Más de siete décadas después, la fascinación por los ovnis sigue atrayendo la atención internacional, la última del expresidente estadounidense Barack Obama.

image(De izquierda a derecha) Los pilotos EJ Smith, Kenneth Arnold y Ralph E. Stevens examinan un dibujo de un objeto volador no identificado que avistaron mientras se dirigían a Seattle, Washington. (Foto de Getty Images)

¿Cuándo comenzó nuestra fascinación por los ovnis?
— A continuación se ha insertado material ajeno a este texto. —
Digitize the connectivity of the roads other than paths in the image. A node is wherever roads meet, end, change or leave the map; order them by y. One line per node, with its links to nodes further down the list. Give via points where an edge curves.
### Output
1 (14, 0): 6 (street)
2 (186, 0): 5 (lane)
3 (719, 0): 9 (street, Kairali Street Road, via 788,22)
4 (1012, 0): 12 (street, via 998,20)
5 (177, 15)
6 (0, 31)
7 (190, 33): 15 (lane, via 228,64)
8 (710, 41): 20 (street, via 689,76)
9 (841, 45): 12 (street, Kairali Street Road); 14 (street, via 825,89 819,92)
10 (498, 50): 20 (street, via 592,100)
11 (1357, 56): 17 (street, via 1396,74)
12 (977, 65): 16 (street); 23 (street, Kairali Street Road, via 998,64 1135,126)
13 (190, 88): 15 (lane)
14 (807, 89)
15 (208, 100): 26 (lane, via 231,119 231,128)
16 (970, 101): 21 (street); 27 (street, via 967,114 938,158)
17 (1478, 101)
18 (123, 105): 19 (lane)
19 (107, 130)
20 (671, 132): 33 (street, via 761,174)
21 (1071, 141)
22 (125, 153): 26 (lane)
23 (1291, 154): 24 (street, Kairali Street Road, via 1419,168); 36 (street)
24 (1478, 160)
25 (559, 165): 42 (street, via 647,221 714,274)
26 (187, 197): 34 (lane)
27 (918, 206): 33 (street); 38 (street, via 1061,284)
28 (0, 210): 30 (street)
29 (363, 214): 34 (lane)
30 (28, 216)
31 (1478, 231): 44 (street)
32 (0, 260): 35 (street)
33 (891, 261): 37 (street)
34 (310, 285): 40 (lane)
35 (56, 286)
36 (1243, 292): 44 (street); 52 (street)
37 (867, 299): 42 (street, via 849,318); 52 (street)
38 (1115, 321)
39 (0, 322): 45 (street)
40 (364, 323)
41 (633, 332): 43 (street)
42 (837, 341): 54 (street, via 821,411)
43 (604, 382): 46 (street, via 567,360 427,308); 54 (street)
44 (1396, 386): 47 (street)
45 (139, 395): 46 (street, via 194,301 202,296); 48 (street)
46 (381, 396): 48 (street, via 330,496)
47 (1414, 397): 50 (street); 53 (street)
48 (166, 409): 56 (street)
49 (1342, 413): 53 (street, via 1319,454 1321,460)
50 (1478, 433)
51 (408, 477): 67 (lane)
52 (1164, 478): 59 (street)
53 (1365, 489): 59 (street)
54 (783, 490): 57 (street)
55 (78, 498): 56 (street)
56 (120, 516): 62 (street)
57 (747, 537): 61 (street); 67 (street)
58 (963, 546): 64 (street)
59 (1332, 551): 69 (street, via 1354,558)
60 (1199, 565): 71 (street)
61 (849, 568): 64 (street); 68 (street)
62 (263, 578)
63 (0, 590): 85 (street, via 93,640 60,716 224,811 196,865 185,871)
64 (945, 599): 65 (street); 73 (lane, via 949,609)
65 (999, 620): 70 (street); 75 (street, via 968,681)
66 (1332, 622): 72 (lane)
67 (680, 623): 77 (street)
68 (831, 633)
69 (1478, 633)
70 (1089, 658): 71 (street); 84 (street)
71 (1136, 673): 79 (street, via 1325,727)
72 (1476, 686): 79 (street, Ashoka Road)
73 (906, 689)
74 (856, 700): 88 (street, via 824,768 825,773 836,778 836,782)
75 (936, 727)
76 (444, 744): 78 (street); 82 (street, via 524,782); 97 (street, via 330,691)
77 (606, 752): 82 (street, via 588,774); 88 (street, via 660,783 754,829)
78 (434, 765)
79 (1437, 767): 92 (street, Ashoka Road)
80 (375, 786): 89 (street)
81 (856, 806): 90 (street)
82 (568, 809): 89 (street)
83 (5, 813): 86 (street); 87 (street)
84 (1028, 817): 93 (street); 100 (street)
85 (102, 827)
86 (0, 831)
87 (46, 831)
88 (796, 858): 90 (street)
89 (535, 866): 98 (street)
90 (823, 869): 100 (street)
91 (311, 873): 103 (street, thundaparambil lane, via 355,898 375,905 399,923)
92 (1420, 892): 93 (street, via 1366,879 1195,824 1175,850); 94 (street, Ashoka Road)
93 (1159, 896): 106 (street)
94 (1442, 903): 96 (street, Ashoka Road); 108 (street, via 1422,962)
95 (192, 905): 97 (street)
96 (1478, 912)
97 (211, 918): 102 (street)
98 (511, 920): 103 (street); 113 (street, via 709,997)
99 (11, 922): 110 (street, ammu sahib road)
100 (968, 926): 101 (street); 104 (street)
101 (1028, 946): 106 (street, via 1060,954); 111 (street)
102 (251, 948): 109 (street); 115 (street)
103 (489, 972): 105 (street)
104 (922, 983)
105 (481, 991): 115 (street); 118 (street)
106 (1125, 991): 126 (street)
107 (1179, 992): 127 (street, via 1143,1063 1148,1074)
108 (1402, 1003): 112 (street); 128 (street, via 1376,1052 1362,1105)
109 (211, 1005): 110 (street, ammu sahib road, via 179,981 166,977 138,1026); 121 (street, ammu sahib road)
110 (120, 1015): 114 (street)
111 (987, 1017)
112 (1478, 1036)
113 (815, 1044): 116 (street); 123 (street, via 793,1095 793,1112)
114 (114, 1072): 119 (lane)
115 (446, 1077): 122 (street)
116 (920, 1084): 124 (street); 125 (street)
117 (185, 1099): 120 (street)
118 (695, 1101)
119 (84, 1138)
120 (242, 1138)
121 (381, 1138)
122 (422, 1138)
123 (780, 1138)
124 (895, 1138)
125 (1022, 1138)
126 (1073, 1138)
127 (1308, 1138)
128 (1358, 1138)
El interés en la existencia de extraterrestres se remonta a la antigüedad. Pero la idea de que los misteriosos objetos voladores, los ovnis, son naves extraterrestres que visitan la Tierra, y este hecho ha sido encubierto por sucesivos gobiernos, se remonta al comienzo de la Guerra Fría.

Inicialmente, la locura por ver “platillos voladores” se comparó con el Monstruo del Lago Ness, y quienes los informaron a menudo fueron injustamente descreídos o ridiculizados. Pero cuando los pilotos militares y otros comenzaron a relatar experiencias y fueron apoyados por nombres de alto perfil como el pariente real Lord Mountbatten y el astronauta Edgar Mitchell, quedó claro que el asunto no iba a morir.
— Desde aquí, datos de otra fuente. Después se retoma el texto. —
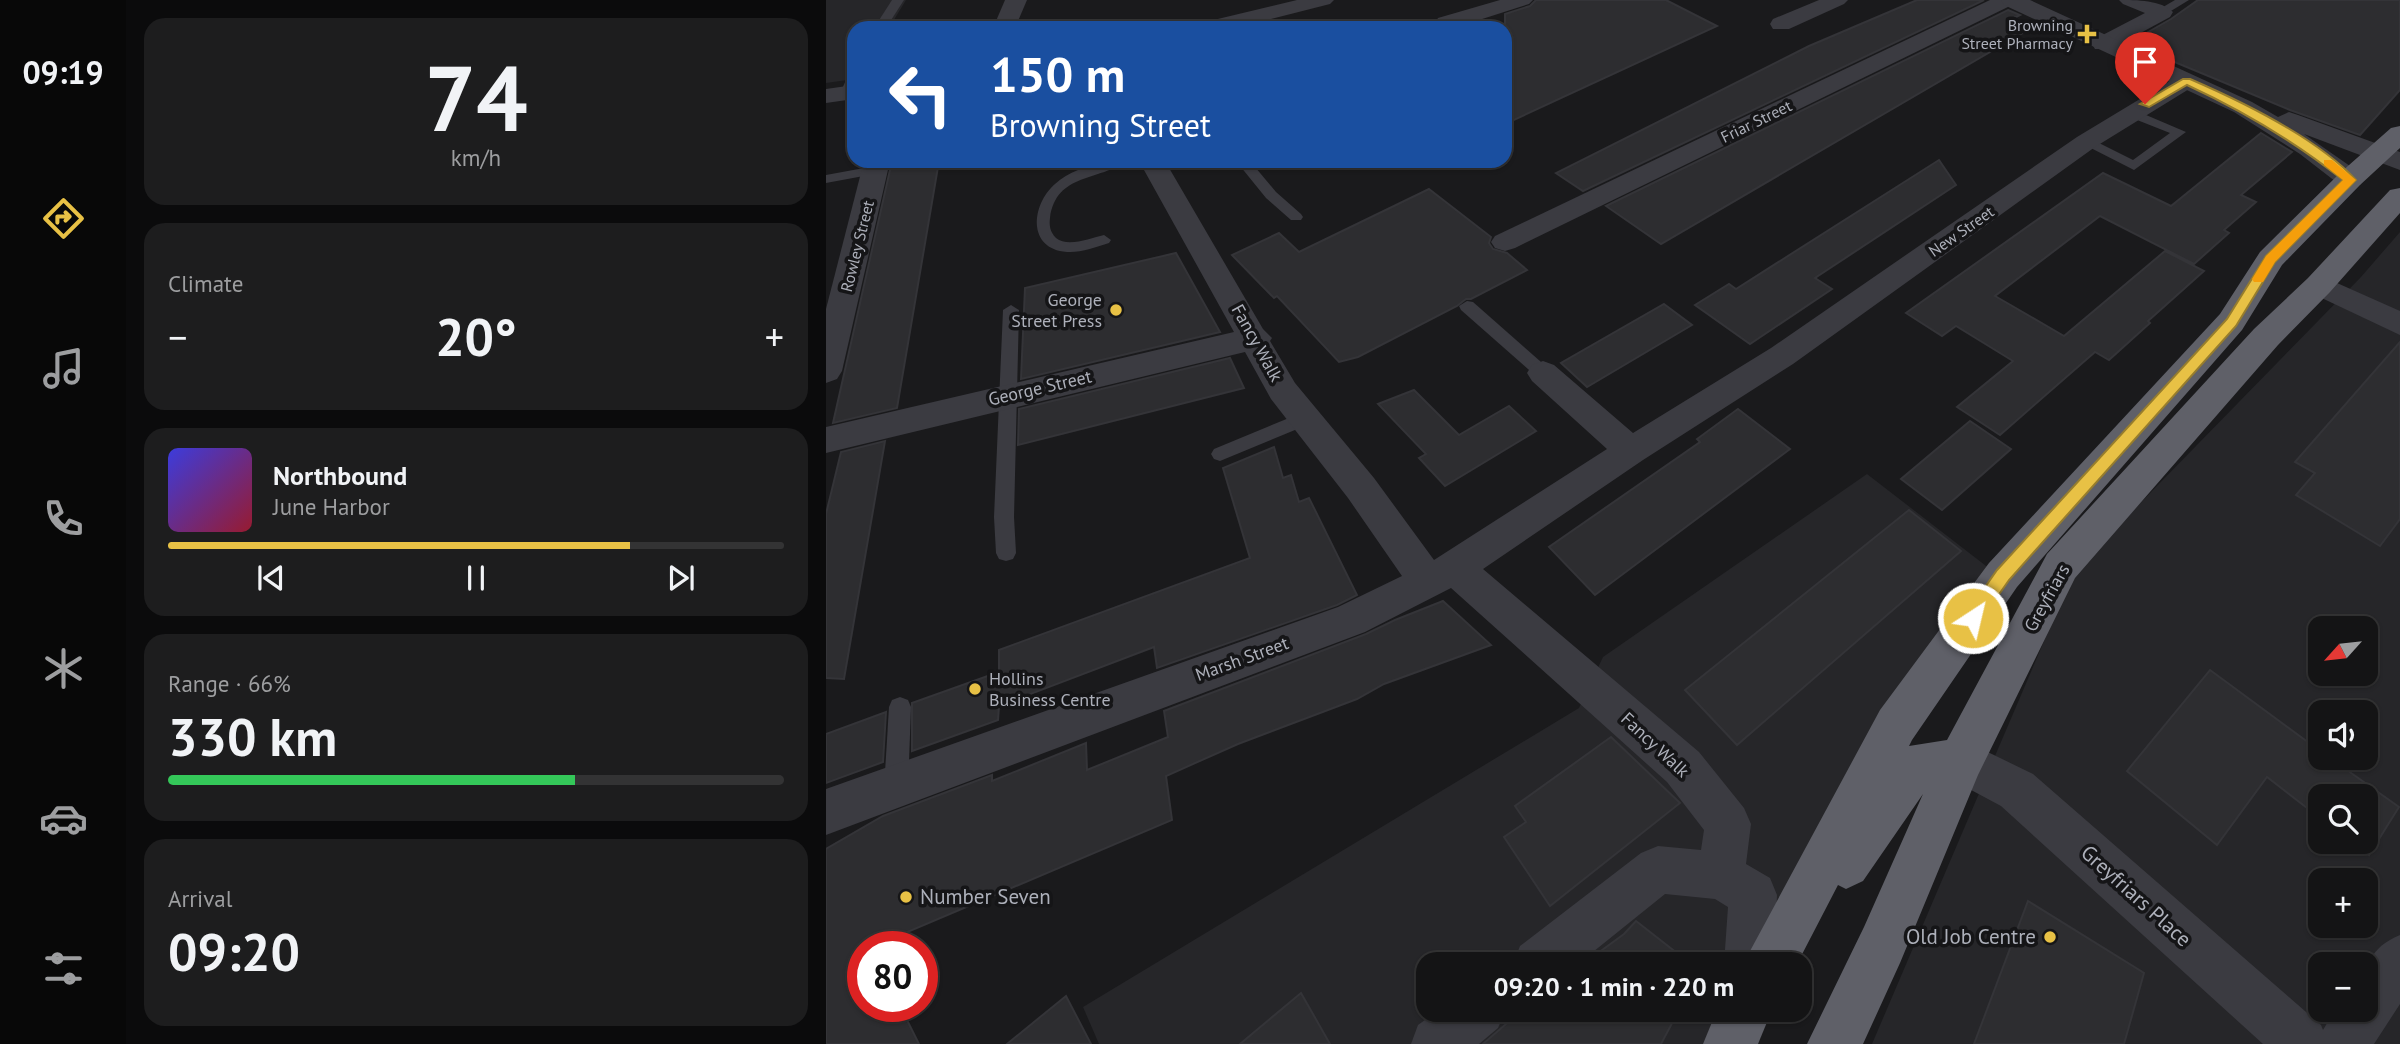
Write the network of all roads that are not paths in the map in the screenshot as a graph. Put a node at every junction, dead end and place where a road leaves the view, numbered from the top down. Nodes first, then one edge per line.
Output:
1 (898, 0) edge
2 (1016, 0) edge
3 (1323, 0) edge
4 (1522, 0) edge
5 (1837, 0) edge
6 (2009, 0) edge
7 (2130, 0) edge
8 (2183, 0) edge
9 (2162, 12) junction
10 (884, 21) edge
11 (1007, 21) edge
12 (1238, 21) edge
13 (1453, 21) edge
14 (1781, 24) dead end
15 (2103, 44) junction
16 (2186, 81) junction
17 (2243, 107) junction
18 (2132, 113) junction
19 (2400, 134) edge
20 (2086, 142) junction
21 (2390, 158) edge
22 (868, 168) edge
23 (876, 168) edge
24 (1099, 168) edge
25 (1161, 168) edge
26 (1249, 168) edge
27 (826, 179) edge
28 (2343, 187) junction
29 (2400, 196) edge
30 (1296, 217) dead end
31 (1104, 240) dead end
32 (1505, 242) dead end
33 (2319, 285) junction
34 (1468, 306) dead end
35 (1011, 310) dead end
36 (2400, 324) edge
37 (1255, 338) junction
38 (826, 371) edge
39 (1543, 373) joint
40 (1737, 383) joint
41 (1009, 395) junction
42 (1306, 418) junction
43 (826, 440) edge
44 (1631, 451) junction
45 (1220, 454) dead end
46 (1006, 553) dead end
47 (1441, 575) junction
48 (900, 707) dead end
49 (1961, 761) junction
50 (897, 789) junction
51 (826, 812) edge
52 (1721, 876) junction
53 (1553, 952) edge
54 (1750, 952) edge
55 (1775, 952) edge
56 (1784, 952) edge
57 (2400, 960) edge
58 (1465, 1022) edge
59 (1740, 1022) edge
60 (1437, 1044) edge
61 (1730, 1044) edge
62 (1834, 1044) edge
63 (2302, 1044) edge
64 (2343, 1044) edge

1 - 10 lane
2 - 11 street
3 - 12 street
4 - 13 street
5 - 14 street
6 - 15 street
6 - 32 street, Friar Street
7 - 9 street
8 - 9 lane
9 - 15 street
15 - 16 street
16 - 17 street
16 - 18 street, New Street
17 - 21 street
17 - 28 street
18 - 20 street, New Street
18 - 20 lane
19 - 21 highway
20 - 40 street, New Street
21 - 28 highway
22 - 27 lane
23 - 38 street, Rowley Street
24 - 31 lane
25 - 37 street, Fancy Walk
26 - 30 lane
28 - 55 highway
29 - 33 highway, Greyfriars
33 - 36 street
33 - 49 highway, Greyfriars
34 - 39 lane
35 - 41 lane
37 - 41 street, George Street
37 - 42 street, Fancy Walk
39 - 44 street
40 - 44 street, Marsh Street
41 - 43 street, George Street
41 - 46 lane
42 - 45 lane
42 - 47 street, Fancy Walk
44 - 47 street, Marsh Street
47 - 50 street, Marsh Street
47 - 52 street, Fancy Walk
48 - 50 lane
49 - 56 highway
49 - 62 highway, Greyfriars
49 - 63 street, Greyfriars Place
50 - 51 street, Marsh Street
52 - 53 street
52 - 54 street
57 - 64 street
58 - 60 street
59 - 61 highway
Siete décadas de historias, afirmaciones sensacionales y contraafirmaciones han generado libros, películas, programas de televisión y artículos de medios que buscan satisfacer la demanda insaciable del público de todo lo relacionado con los ovnis. El historiador Hilary Evans comentó una vez que la mayoría de nosotros nunca ha conocido un momento en el que no existiera un ovni. “Los ovnis son una creación de nuestro tiempo”, escribió. “Y cuando llegó su momento, nacieron”.

imageUn extraterrestre se acerca a un hombre en la celda en una escena de la película “El día en que la tierra se detuvo”, 1951. (Foto de 20th Century-Fox/Getty Images)
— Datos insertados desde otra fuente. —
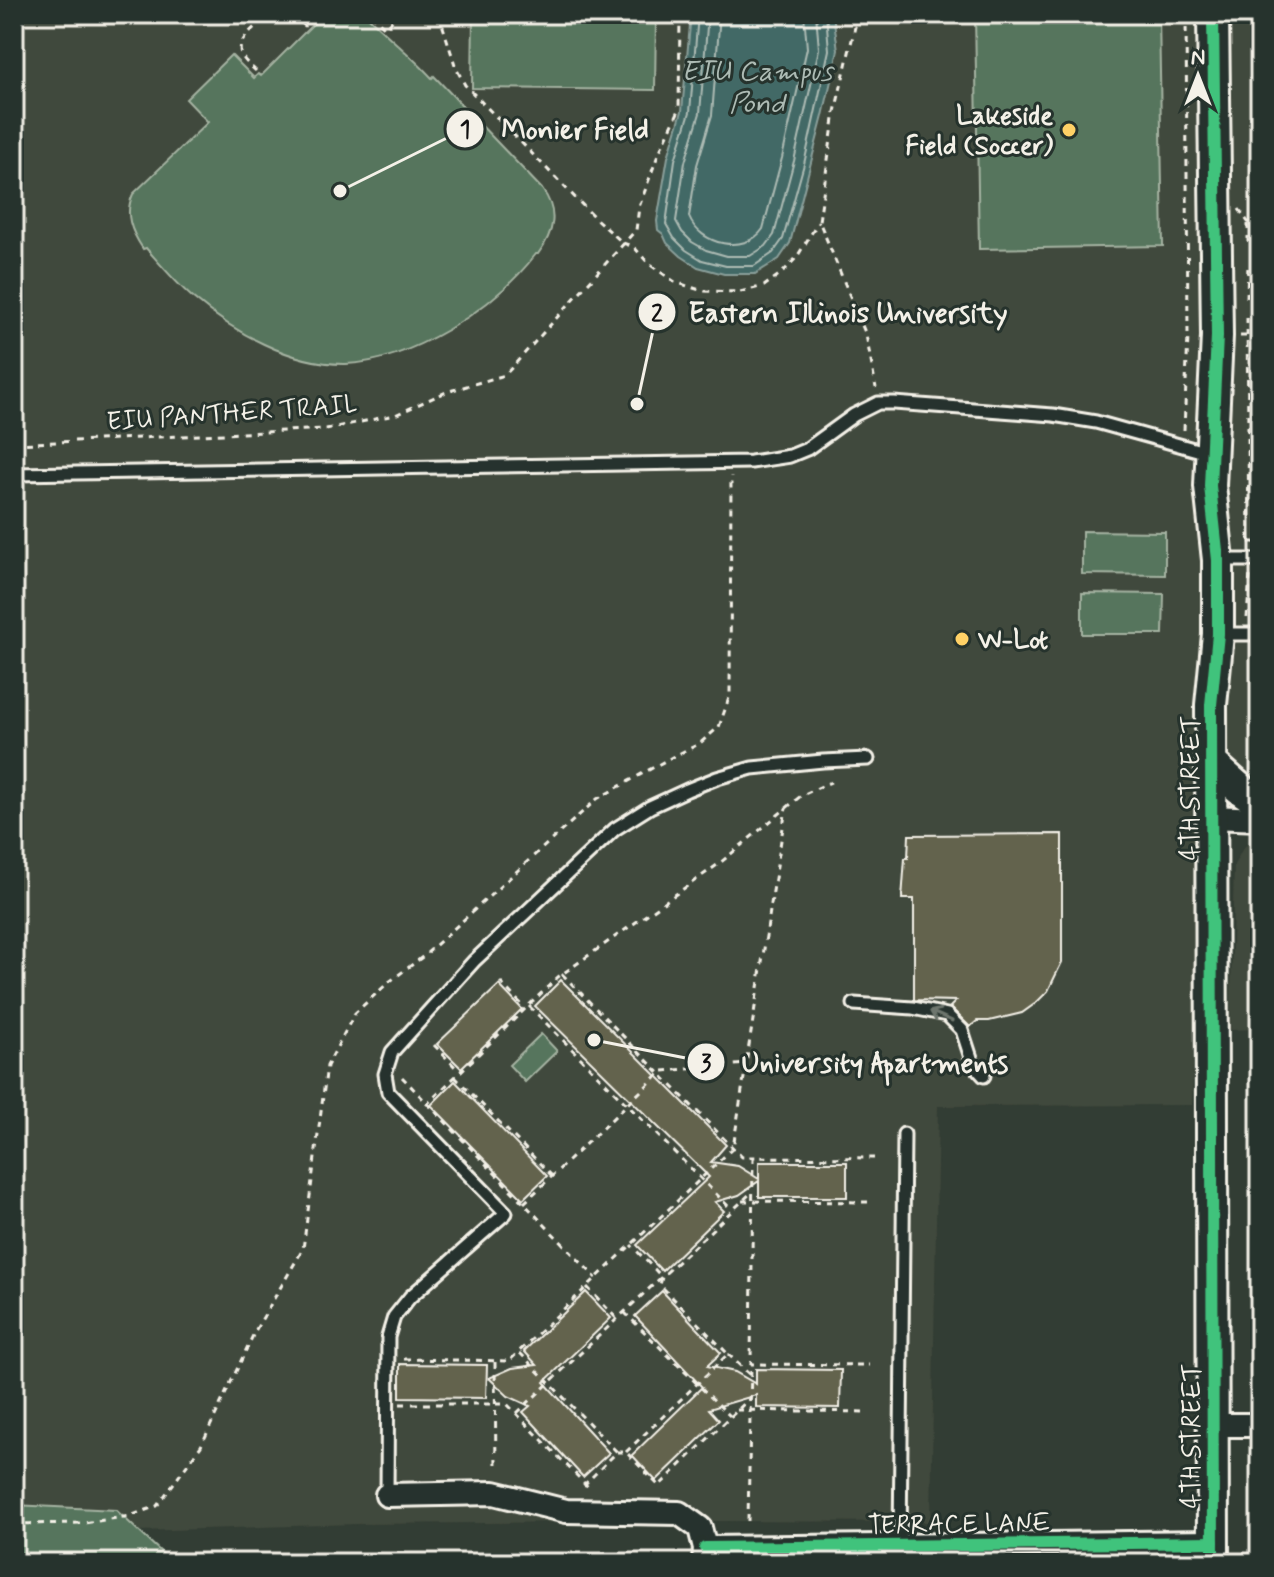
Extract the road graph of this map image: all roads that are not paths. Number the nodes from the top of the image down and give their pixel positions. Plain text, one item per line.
1 (1213, 14) edge
2 (1197, 449) junction
3 (14, 474) edge
4 (1218, 560) junction
5 (1255, 560) edge
6 (1232, 631) junction
7 (1260, 634) edge
8 (868, 759) dead end
9 (1211, 763) junction
10 (1260, 803) edge
11 (1211, 817) junction
12 (1260, 819) edge
13 (854, 1004) dead end
14 (984, 1076) dead end
15 (904, 1134) dead end
16 (1213, 1425) junction
17 (1260, 1425) edge
18 (387, 1495) joint
19 (900, 1545) junction
20 (1213, 1552) edge
21 (704, 1556) edge

1 - 2 street, 4TH STREET
2 - 3 lane
2 - 4 street, 4TH STREET
4 - 5 lane
4 - 6 street, 4TH STREET
6 - 7 lane
6 - 9 street, 4TH STREET
8 - 18 lane
9 - 10 street
9 - 11 street, 4TH STREET
11 - 12 street
11 - 16 street, 4TH STREET
14 -> 13 lane
15 - 19 lane
16 - 17 street
16 - 20 street, 4TH STREET
18 - 21 street, TERRACE LANE
19 - 20 street, TERRACE LANE
19 - 21 street, TERRACE LANE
Desde el nacimiento de la ovnilogía, el misterio en desarrollo ha atraído a presidentes de Estados Unidos y primeros ministros británicos. Ronald Reagan, era (según su biógrafo Lou Cannon) fanático de la película de ciencia ficción de la Guerra Fría The Day the Earth Stood Still (1951). En 1985 sorprendió al presidente de la URSS, Mikhail Gorbachev, en una cumbre en Ginebra, al decir que confiaba en que las dos superpotencias cooperarían si la Tierra alguna vez se viera amenazada por una invasión extraterrestre. Jimmy Carter informó sobre su propio avistamiento de una luz blanca brillante en 1969, dos años antes de convertirse en gobernador de Georgia, que luego fue identificado como el planeta Venus. Y durante una entrevista televisiva en directo en 2014, Bill Clinton reveló cómo, poco después de ser reelegido para un segundo mandato como presidente, había ordenado una revisión de los registros del famoso incidente de Roswell que había marcado el comienzo de la era ovni 50 años antes.

La última intervención presidencial provino de Barack Obama quien, cuando se le preguntó sobre los ovnis vistos por la tripulación aérea de la Marina de los EE. UU. en The Late Late Show, hizo algunas bromas y luego dijo: “Hay imágenes y registros de objetos en el cielo, que no sabemos exactamente lo que son. No podemos explicar cómo se movieron, su trayectoria. No tenían un patrón fácilmente explicable. Y entonces… la gente todavía se toma [los ovnis] en serio, tratando de investigar y descubrir qué es esto”.

¿Un encubrimiento gubernamental?

Para los gobiernos y las agencias de inteligencia militar, los informes de platillos volantes y ovnis evolucionaron de una molestia a una amenaza potencial que no podía ignorarse en el contexto de las crecientes tensiones internacionales. Desde el informe de Arnold, el gobierno de Estados Unidos, y en menor grado sus aliados británicos, han sido acusados de encubrir la verdad sobre los ovnis. El secreto de la Guerra Fría y los rumores sobre evidencia oculta se han combinado para generar teorías de conspiración y dieron lugar a un movimiento internacional que exige la divulgación de lo que muchos creen que es un hecho establecido: que la Tierra está bajo observación de extraterrestres avanzados.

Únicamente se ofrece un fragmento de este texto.